UEPA - Universidade do Estado do Pará - Belém — Prova 2023
Paciente de 26 anos de idade, G2P1A0, sem comorbidades, está hoje com 12 semanas de gestação. Vem a consulta com exames do primeiro trimestre (realizados com 8 semanas de gestação) solicitados por outro profissional: Toxoplasmose IgM e IgG reagentes. Teste de avidez IgG para toxoplasmose com avidez fraca. Nas anotações da caderneta de pré-natal da primeira gestação, os exames para toxoplasmose IgM e IgG eram negativos. A conduta neste caso é:
Gestante com IgM/IgG reagentes + avidez IgG fraca + sorologia prévia negativa = infecção aguda → Espiramicina.
Em gestantes, IgM e IgG reagentes com avidez IgG fraca, especialmente com sorologia prévia negativa, indicam infecção aguda por toxoplasmose. A conduta imediata é prescrever espiramicina para reduzir o risco de transmissão vertical ao feto.
A toxoplasmose congênita é uma infecção grave que pode causar sequelas neurológicas e oculares significativas no feto. Para residentes e estudantes de medicina, o manejo da toxoplasmose na gestação é um tópico de alta relevância, exigindo uma interpretação precisa dos exames sorológicos e uma conduta terapêutica ágil. A infecção materna aguda durante a gravidez é a principal preocupação, e o diagnóstico precoce é fundamental para intervir e minimizar os riscos. O diagnóstico de infecção aguda em gestantes baseia-se na sorologia. A presença de anticorpos IgM e IgG reagentes levanta a suspeita. No entanto, o IgM pode persistir por meses ou anos, não sendo um indicador exclusivo de infecção recente. É aqui que o teste de avidez de IgG se torna indispensável: uma avidez fraca indica que a infecção ocorreu nos últimos 3-4 meses, período de maior risco para o feto. O histórico de sorologia negativa antes da gestação ou no início dela reforça a confirmação de uma infecção aguda adquirida durante a gravidez. Uma vez confirmada a infecção materna aguda, a conduta imediata é iniciar a espiramicina. Este medicamento tem como objetivo principal reduzir a taxa de transmissão vertical para o feto. Após o início da espiramicina, a investigação da infecção fetal (geralmente por amniocentese) é realizada. Se a infecção fetal for confirmada, o esquema terapêutico é modificado para pirimetamina, sulfadiazina e ácido folínico. A compreensão desses passos é crucial para o manejo adequado e para as provas de residência.

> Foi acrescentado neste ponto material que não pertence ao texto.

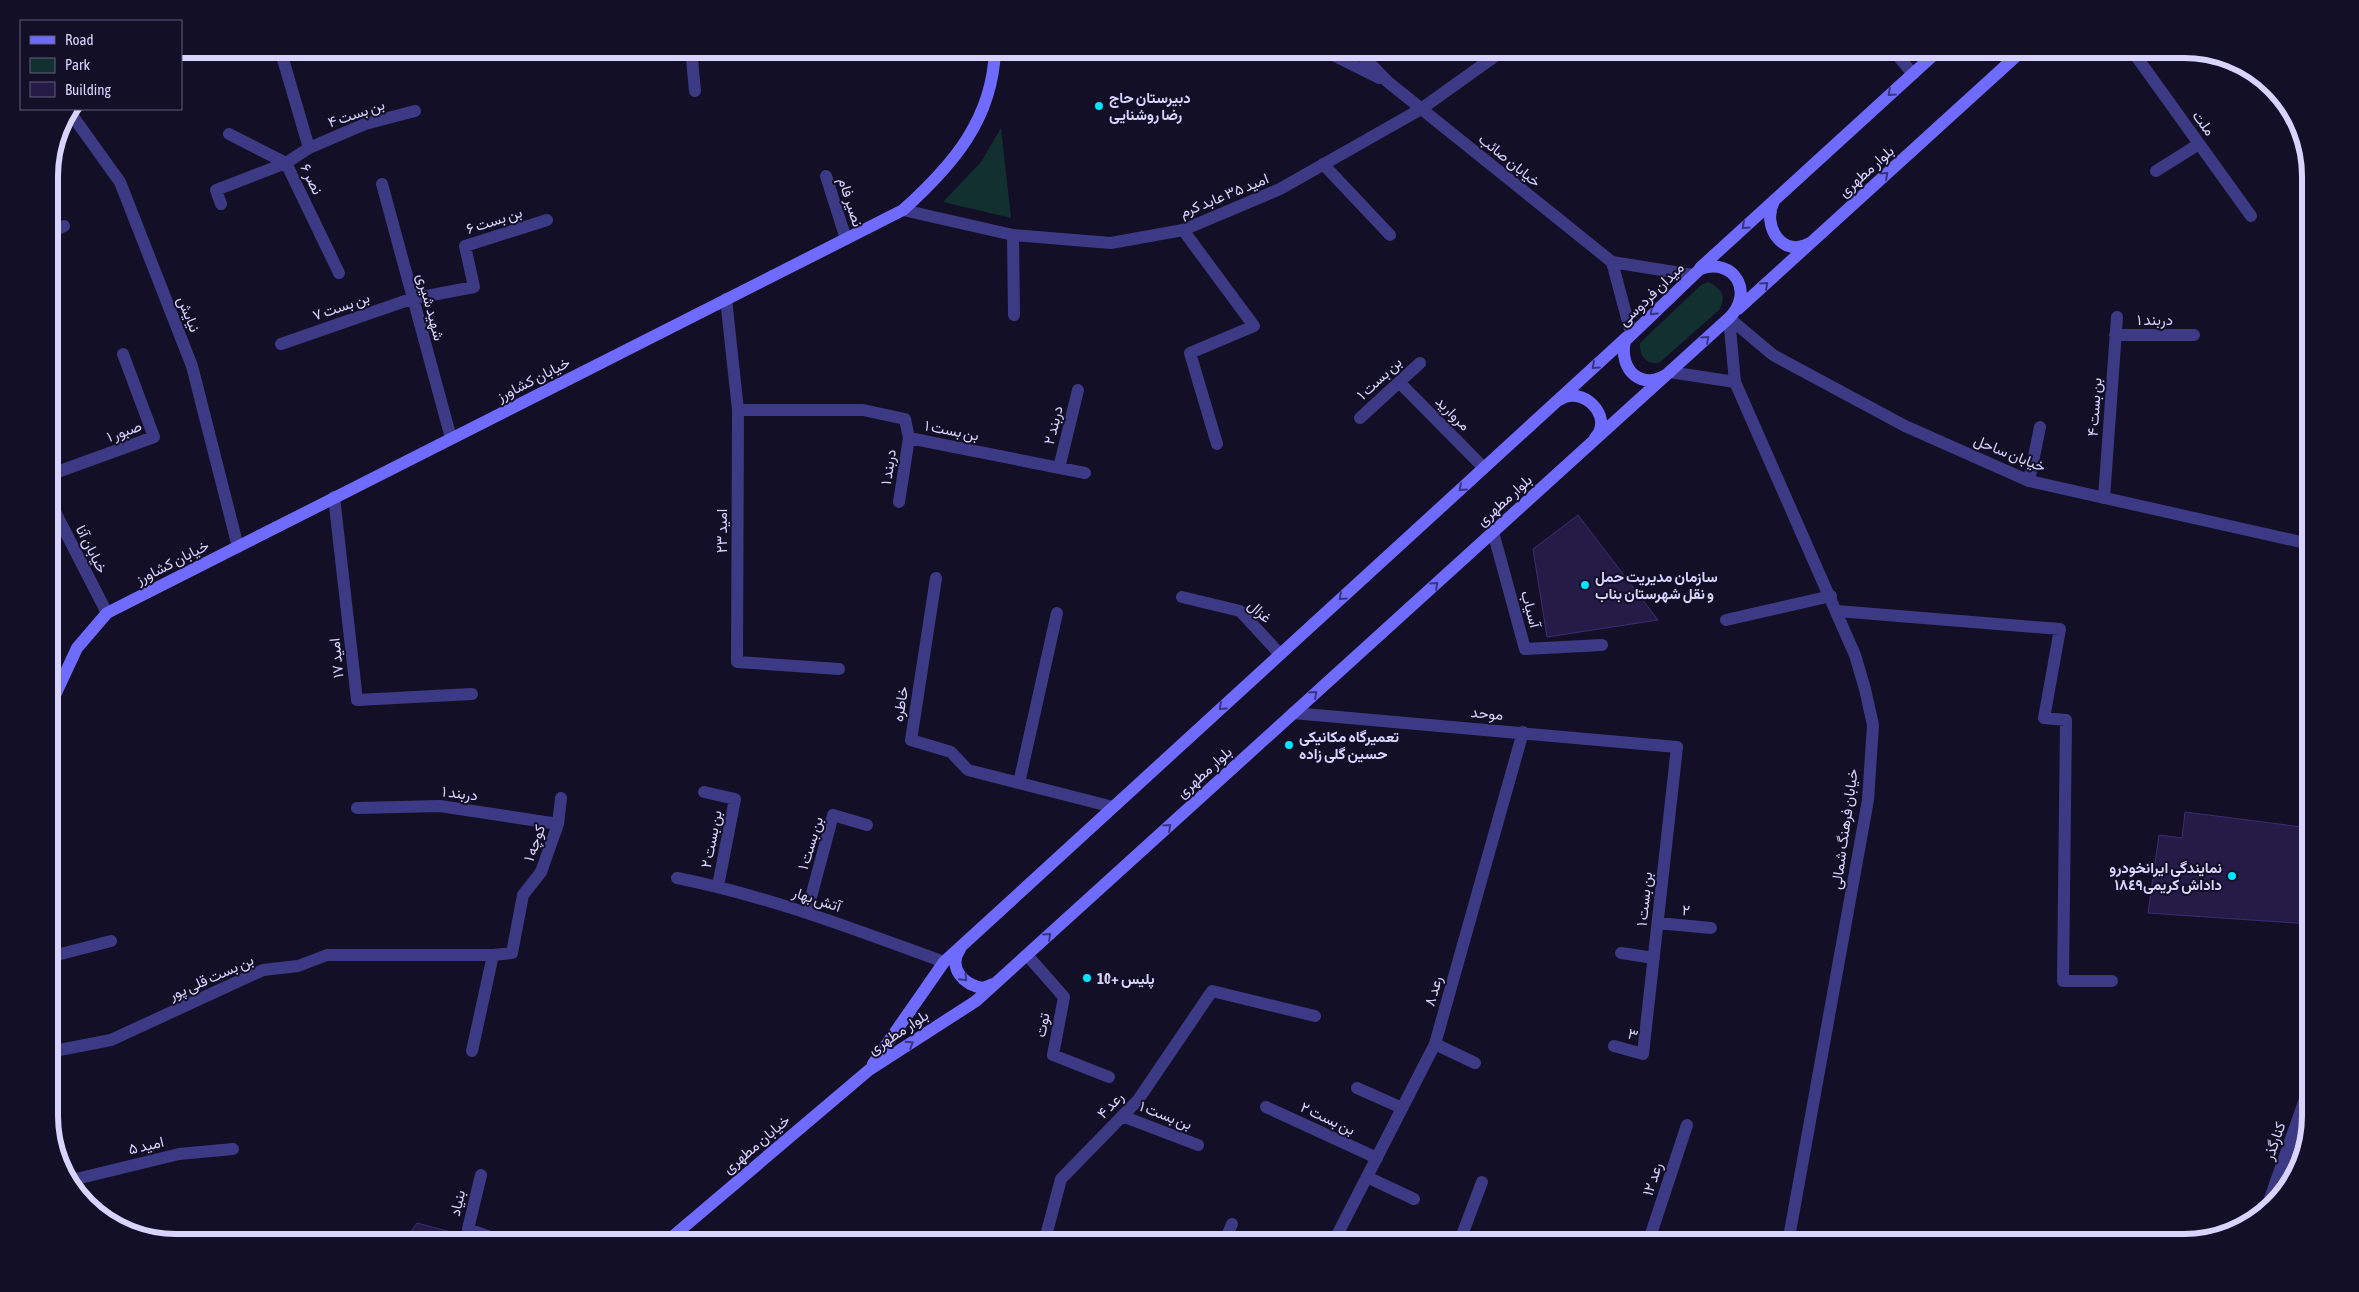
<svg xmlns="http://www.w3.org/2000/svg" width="2359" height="1292" viewBox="0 0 2359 1292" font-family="'Asap Condensed',Vazirmatn,sans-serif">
<rect width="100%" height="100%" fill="#130f26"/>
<path fill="#12302f" d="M 1001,128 L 1011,218 L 943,202 L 981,162 Z
M 1708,282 C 1722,288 1727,297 1719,310 L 1660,362 C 1647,366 1639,356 1640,343 L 1701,285 Z"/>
<path fill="#241b47" stroke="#3b2d73" d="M 1578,515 L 1658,620 L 1547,637 L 1533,549 Z
M 2185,812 L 2310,828 L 2310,924 L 2148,913 L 2159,835 L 2182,838 Z
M 417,1223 L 462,1235 L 482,1243 L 403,1243 Z
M 1822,1236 L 1889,1243 L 1822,1243 Z"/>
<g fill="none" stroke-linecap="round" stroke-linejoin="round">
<path stroke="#3d3a85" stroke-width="12" d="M 280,49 L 309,148 L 286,163 L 339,273
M 691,49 L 695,91
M 1892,49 L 1913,74
M 2131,49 L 2251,216
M 1421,109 L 1505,49
M 69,111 L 120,182 L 192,366 L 238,547
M 229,134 L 286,163
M 309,148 L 365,124 L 415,111
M 1323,164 L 1390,235
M 2156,171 L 2199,144
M 826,176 L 846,239
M 382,184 L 451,438
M 221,204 L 216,190 L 286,163
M 1183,230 L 1254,326 L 1190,353 L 1217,444
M 49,233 L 64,226
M 1013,235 L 1014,315
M 726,299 L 738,410 L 737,662 L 839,669
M 2115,335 L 2194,335
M 281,344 L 411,299 L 474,287 L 465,246 L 547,220
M 1399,382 L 1484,468
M 738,410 L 863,410 L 905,419 L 909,438 L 1085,473
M 1360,418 L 1420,363
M 1059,468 L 1078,390
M 49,475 L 154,437 L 123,354
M 2029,481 L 2040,427
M 334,497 L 357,700 L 472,694
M 2104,498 L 2117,317
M 899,502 L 909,438
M 1493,532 L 1525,649 L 1602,645
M 936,578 L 911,740 L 951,752 L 968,770 L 1113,807
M 1182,597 L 1240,611 L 1280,654
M 1837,611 L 2060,629 L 2044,718 L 2066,720 L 2063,981 L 2112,981
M 1019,783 L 1057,613
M 704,792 L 735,799 L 718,886
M 357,808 L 440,806 L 558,824
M 677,878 C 769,896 856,930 944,962
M 807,912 L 833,815 L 867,825
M 1658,923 L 1711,928
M 1621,953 L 1654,958
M 1027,955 L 1064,997 L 1053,1055 L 1109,1077
M 49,957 L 111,941
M 1435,1044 L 1475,1063
M 1614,1046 L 1643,1054 L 1677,747
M 472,1051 L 493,955
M 49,1052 L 111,1040 L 263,970 L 298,966 L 327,955 L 493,955 L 512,953 L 523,895 L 541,872 L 558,824 L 561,798
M 1357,1088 L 1402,1108
M 1266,1107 L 1377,1158
M 1122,1116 L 1198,1145
M 481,1175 L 468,1229 L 506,1243
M 1367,1177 L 1414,1199
M 68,1181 L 179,1154 L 233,1149
M 1044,1243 L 1061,1179 L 1138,1100 L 1212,991 L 1315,1016
M 1224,1243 L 1232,1224
M 1459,1243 L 1482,1182
M 1648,1243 L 1687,1125"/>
<path stroke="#3d3a85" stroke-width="12" d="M 1321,49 L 1379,78
M 1356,49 L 1388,82 L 1612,262 L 1693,275
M 903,210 L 1013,235 L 1111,243 L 1183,230 L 1280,189 L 1421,109
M 1612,262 L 1631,333
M 1729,318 L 1735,382 L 1855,655 L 1865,689 L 1873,725 L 1868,800 L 1788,1243
M 1729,318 L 1773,355 L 1905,426 L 2029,481 L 2310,544
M 1670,372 L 1735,382
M 49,500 L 107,613
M 1726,620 L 1831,596
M 1293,713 L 1677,747
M 1333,1243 L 1435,1044 L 1523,732"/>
<path stroke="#3d3a85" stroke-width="12" d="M 2267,1207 L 2310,1085"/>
<path stroke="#6f6bff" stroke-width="12" d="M 1774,201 C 1761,226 1783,259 1810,243
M 1700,268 L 1940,49
M 1738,309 L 2024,49
M 1559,400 C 1582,384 1615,417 1595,438
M 49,708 L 77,648 L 107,613 L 903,210 C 953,165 993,119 995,49
M 960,949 C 947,968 964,985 983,988 L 993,984
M 873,1064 L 944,962 L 1627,337
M 665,1243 L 869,1070 L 976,1001 L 1729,318 C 1755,292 1734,257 1700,269 L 1625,341 C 1618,371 1644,393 1670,372"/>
</g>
<defs><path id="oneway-chevron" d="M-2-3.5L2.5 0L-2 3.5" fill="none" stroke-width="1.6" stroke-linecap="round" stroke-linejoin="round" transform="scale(1.25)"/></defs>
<g stroke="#38347d">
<use href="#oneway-chevron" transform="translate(1891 93) rotate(138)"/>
<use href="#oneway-chevron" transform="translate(1885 175) rotate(-42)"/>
<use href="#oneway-chevron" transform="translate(1745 226) rotate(138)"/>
<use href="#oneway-chevron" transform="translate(1765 285) rotate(-42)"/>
<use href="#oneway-chevron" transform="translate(1653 312) rotate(137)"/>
<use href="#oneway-chevron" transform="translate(1706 339) rotate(-42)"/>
<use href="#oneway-chevron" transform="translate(1595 366) rotate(138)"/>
<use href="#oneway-chevron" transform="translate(1462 488) rotate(138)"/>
<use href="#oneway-chevron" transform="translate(1435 585) rotate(-42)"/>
<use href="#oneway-chevron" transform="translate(1342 597) rotate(138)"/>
<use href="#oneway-chevron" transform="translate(1314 694) rotate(-42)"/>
<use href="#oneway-chevron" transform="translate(1222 707) rotate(138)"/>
<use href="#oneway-chevron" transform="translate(1168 827) rotate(-42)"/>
<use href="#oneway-chevron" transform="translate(1048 936) rotate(-42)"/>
<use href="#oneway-chevron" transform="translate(964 978) rotate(47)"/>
<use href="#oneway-chevron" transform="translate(910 1044) rotate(-33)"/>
</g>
<g fill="#00e5ff" stroke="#130f26" stroke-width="2">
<circle cx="1099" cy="106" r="5"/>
<circle cx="1585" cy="585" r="5"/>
<circle cx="1289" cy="745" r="5"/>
<circle cx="2232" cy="876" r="5"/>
<circle cx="1087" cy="978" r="5"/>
</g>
<g text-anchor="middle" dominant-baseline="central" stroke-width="4" stroke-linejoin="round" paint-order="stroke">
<g font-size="15" font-weight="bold" fill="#d9d4ff" stroke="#130f26" text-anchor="start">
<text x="1109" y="97">دبیرستان حاج<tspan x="1109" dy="17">رضا روشنایی</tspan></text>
<text x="1595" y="576">سازمان مدیریت حمل<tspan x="1595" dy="17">و نقل شهرستان بناب</tspan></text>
<text x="1299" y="736">تعمیرگاه مکانیکی<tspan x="1299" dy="17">حسین گلی زاده</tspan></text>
<text x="2222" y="867" text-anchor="end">نمایندگی ایرانخودرو<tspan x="2222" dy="17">داداش کریمی١٨٤٩</tspan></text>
<text x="1097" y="978">پلیس +10</text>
</g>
<g font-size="15" fill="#d9d4ff" stroke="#130f26">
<text transform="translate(356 113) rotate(-19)">بن بست ۴</text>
<text transform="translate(2204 123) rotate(54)">ملت</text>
<text transform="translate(1510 160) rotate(39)">خیابان صائب</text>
<text transform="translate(1866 171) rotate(-42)">بلوار مطهری</text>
<text transform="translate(312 179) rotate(64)">نصر ۶</text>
<text transform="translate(1224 195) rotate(-22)">امید ۳۵ عابد کرم</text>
<text transform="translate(851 202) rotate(72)">نصیر فام</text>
<text transform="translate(494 220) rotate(-18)">بن بست ۶</text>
<text transform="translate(1651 294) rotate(-44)">میدان فردوسی</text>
<text transform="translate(341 306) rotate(-19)">بن بست ۷</text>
<text transform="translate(431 307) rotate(75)">شهید شیری</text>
<text transform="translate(189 314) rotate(68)">نیایش</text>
<text x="2155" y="319">دربند ۱</text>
<text transform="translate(1379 378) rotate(-43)">بن بست ۱</text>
<text transform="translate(533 379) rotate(-27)">خیابان کشاورز</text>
<text transform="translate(2094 407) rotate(-86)">بن بست ۴</text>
<text transform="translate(1453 413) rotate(45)">مروارید</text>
<text transform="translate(1053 425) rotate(-76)">دربند ۲</text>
<text transform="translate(952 430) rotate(11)">بن بست ۱</text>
<text transform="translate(124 431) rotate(-20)">صبور ۱</text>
<text transform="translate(2010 453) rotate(22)">خیابان ساحل</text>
<text transform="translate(888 467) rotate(-81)">دربند ۱</text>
<text transform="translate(1504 500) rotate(-42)">بلوار مطهری</text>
<text transform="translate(721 531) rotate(-90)">امید ۲۳</text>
<text transform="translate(92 549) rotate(63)">خیابان آنا</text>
<text transform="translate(172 562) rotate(-27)">خیابان کشاورز</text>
<text transform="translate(1531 609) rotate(75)">آسیاب</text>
<text transform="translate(1260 611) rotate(42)">غزال</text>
<text transform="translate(336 658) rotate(-96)">امید ۱۷</text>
<text transform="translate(900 704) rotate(-81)">خاطره</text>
<text transform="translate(1487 713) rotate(5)">موحد</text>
<text transform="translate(1204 772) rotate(-42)">بلوار مطهری</text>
<text transform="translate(460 793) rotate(7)">دربند ۱</text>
<text transform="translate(1844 829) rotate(-82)">خیابان فرهنگ شمالی</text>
<text transform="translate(711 839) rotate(-79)">بن بست ۲</text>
<text transform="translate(534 843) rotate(-71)">کوچه ۱</text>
<text transform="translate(810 843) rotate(-73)">بن بست ۱</text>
<text transform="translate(817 899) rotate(18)">آتش بهار</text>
<text transform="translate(1644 899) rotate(-84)">بن بست ۱</text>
<text transform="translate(1686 910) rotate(6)">۲</text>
<text transform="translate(211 977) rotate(-24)">بن بست قلی پور</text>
<text transform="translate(1433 991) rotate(-74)">رعد ۸</text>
<text transform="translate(1042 1025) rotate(-79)">توت</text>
<text transform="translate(898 1032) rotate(-33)">بلوار مطهری</text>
<text transform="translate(1633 1034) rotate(16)">۳</text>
<text transform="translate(1110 1105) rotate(-46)">رعد ۴</text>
<text transform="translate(1166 1115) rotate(21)">بن بست ۱</text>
<text transform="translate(1328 1118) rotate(25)">بن بست ۲</text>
<text transform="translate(2274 1141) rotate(-71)">کنارگذر</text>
<text transform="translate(756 1144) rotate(-40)">خیابان مطهری</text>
<text transform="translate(146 1145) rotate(-13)">امید ۵</text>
<text transform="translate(1652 1179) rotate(-72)">رعد ۱۲</text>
<text transform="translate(457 1203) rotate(-77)">بنیاد</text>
</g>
</g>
<path d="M0 0H2359V1292H0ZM176 58H2184A118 118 0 0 1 2302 176V1116A118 118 0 0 1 2184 1234H176A118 118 0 0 1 58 1116V176A118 118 0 0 1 176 58Z" fill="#130f26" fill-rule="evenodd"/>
<path fill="none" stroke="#d9d4ff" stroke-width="6" d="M176 58H2184A118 118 0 0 1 2302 176V1116A118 118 0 0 1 2184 1234H176A118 118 0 0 1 58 1116V176A118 118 0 0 1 176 58Z"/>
<rect x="20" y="20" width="162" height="90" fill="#130f26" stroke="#625e7d"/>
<rect x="30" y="36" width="25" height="8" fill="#6f6bff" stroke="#625e7d"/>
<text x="65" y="45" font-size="15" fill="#d9d4ff">Road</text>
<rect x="30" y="58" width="25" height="15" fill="#12302f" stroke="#625e7d"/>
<text x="65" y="70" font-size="15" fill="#d9d4ff">Park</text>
<rect x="30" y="82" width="25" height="15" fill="#241b47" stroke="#625e7d"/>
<text x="65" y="95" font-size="15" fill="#d9d4ff">Building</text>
</svg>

O diagnóstico de toxoplasmose aguda em gestantes é feito pela presença de IgM e IgG reagentes. Para datar a infecção, realiza-se o teste de avidez de IgG. Uma avidez fraca indica infecção recente (geralmente nos últimos 3-4 meses), enquanto uma avidez forte sugere infecção antiga.
O teste de avidez de IgG é crucial para diferenciar uma infecção aguda recente de uma infecção antiga. Isso é vital na gravidez, pois a infecção adquirida durante a gestação (especialmente no primeiro e segundo trimestres) tem maior risco de transmissão vertical e sequelas fetais.
A conduta inicial é a prescrição de espiramicina. Este antibiótico atravessa a placenta em menor grau, mas se concentra na placenta, reduzindo o risco de transmissão vertical do parasita para o feto. Após a confirmação da infecção fetal, o tratamento é alterado para pirimetamina e sulfadiazina.